Spicer graduated from the Lehigh IDEAS program in 2012, with concentrations in chemical engineering and environmental sustainability with a minor in Spanish. Her lab focuses on understanding and maintaining forest diversity. She received her master’s from Lehigh in 2014 in earth and environmental sciences. She went on to get her doctorate from the University of Pittsburgh in biological science, with a graduate certificate in Latin American Studies.

Spicer’s interest in Latin America biodiversity was sparked on a study abroad trip in Costa Rica during her undergraduate education. She was able to delve deeper into the subject and began epiphyte research in Panama during her Ph.D. studies in 2017.

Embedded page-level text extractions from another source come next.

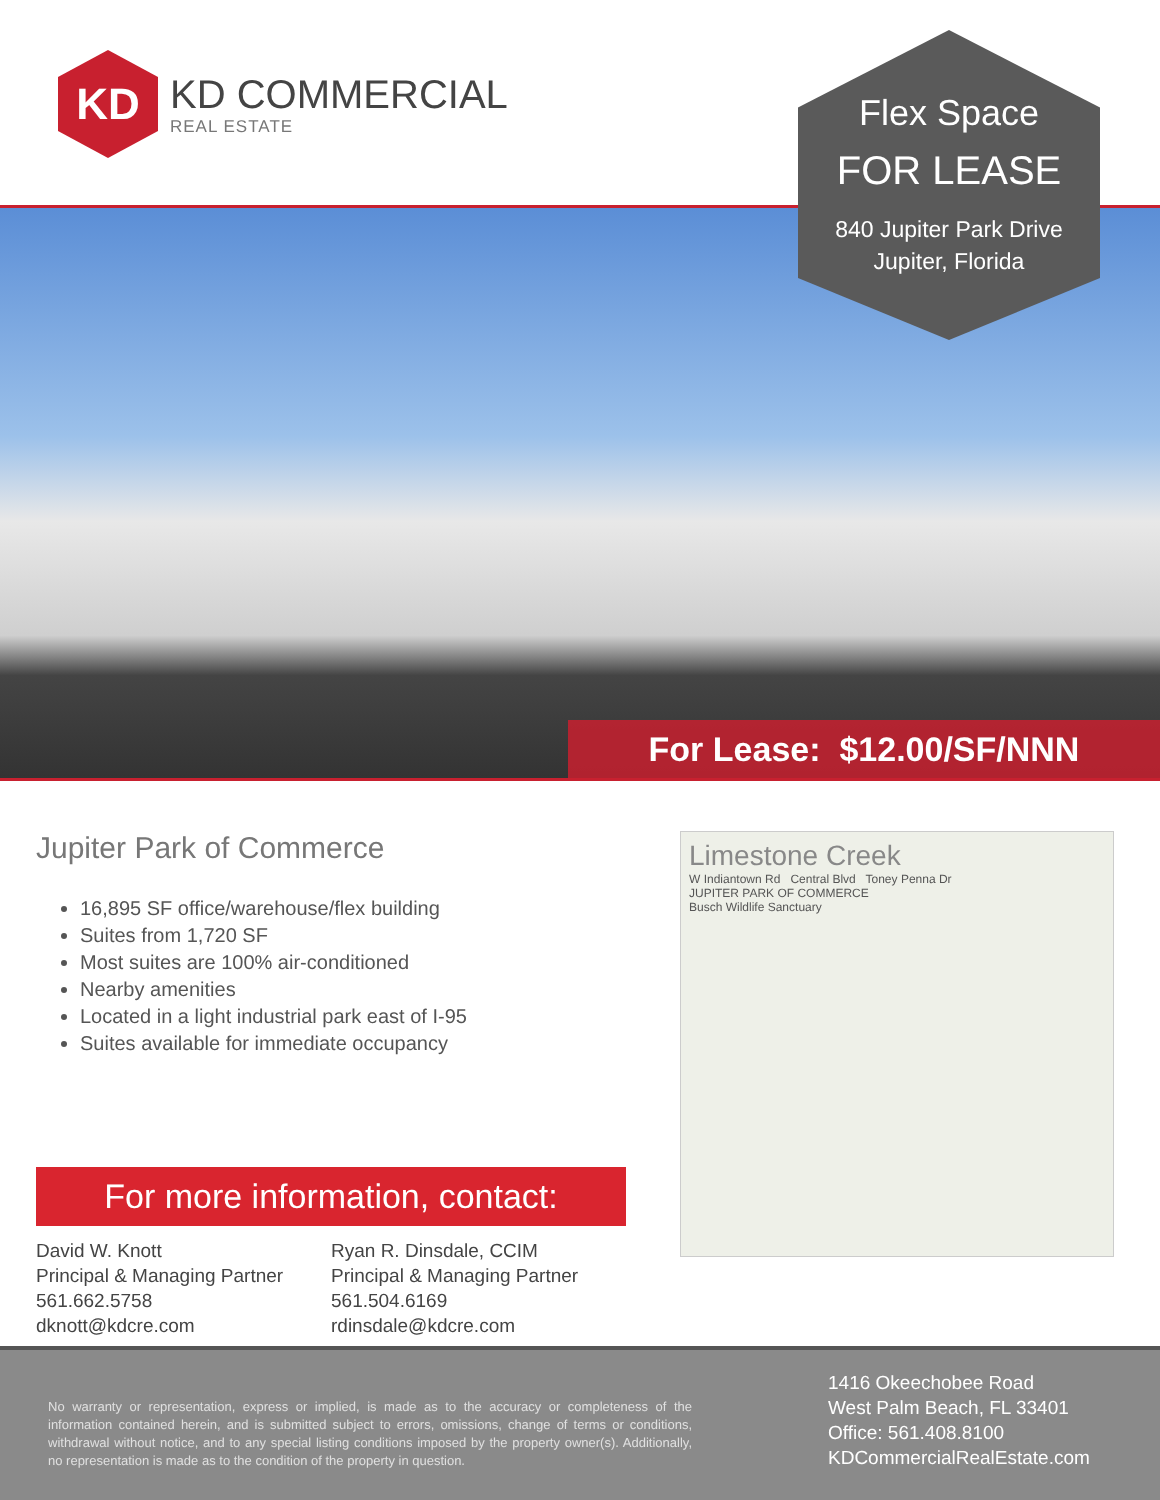KD
KD COMMERCIAL
REAL ESTATE
Flex Space
FOR LEASE
840 Jupiter Park Drive
Jupiter, Florida
For Lease: $12.00/SF/NNN
Jupiter Park of Commerce
16,895 SF office/warehouse/flex building
Suites from 1,720 SF
Most suites are 100% air-conditioned
Nearby amenities
Located in a light industrial park east of I-95
Suites available for immediate occupancy
For more information, contact:
David W. Knott
Principal & Managing Partner
561.662.5758
dknott@kdcre.com
Ryan R. Dinsdale, CCIM
Principal & Managing Partner
561.504.6169
rdinsdale@kdcre.com
Limestone Creek
W Indiantown Rd Central Blvd Toney Penna Dr
JUPITER PARK OF COMMERCE
Busch Wildlife Sanctuary
No warranty or representation, express or implied, is made as to the accuracy or completeness of the information contained herein, and is submitted subject to errors, omissions, change of terms or conditions, withdrawal without notice, and to any special listing conditions imposed by the property owner(s). Additionally, no representation is made as to the condition of the property in question.
1416 Okeechobee Road
West Palm Beach, FL 33401
Office: 561.408.8100
KDCommercialRealEstate.com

“I think it’s only responsible to be able to have some sort of knowledge about countries that you’re working in, especially if they’re not your home country,” said Spicer. “And so I am bilingual, I can speak in Spanish mostly from learning from a relatively young age in school and then continuing to develop those skills in my research and personal life.”

Spicer said she’s prioritized working alongside Panamanian collaborators throughout her research. 

“It’s such a richer experience to be able to talk with people and learn from everybody that is around me,” Spicer said.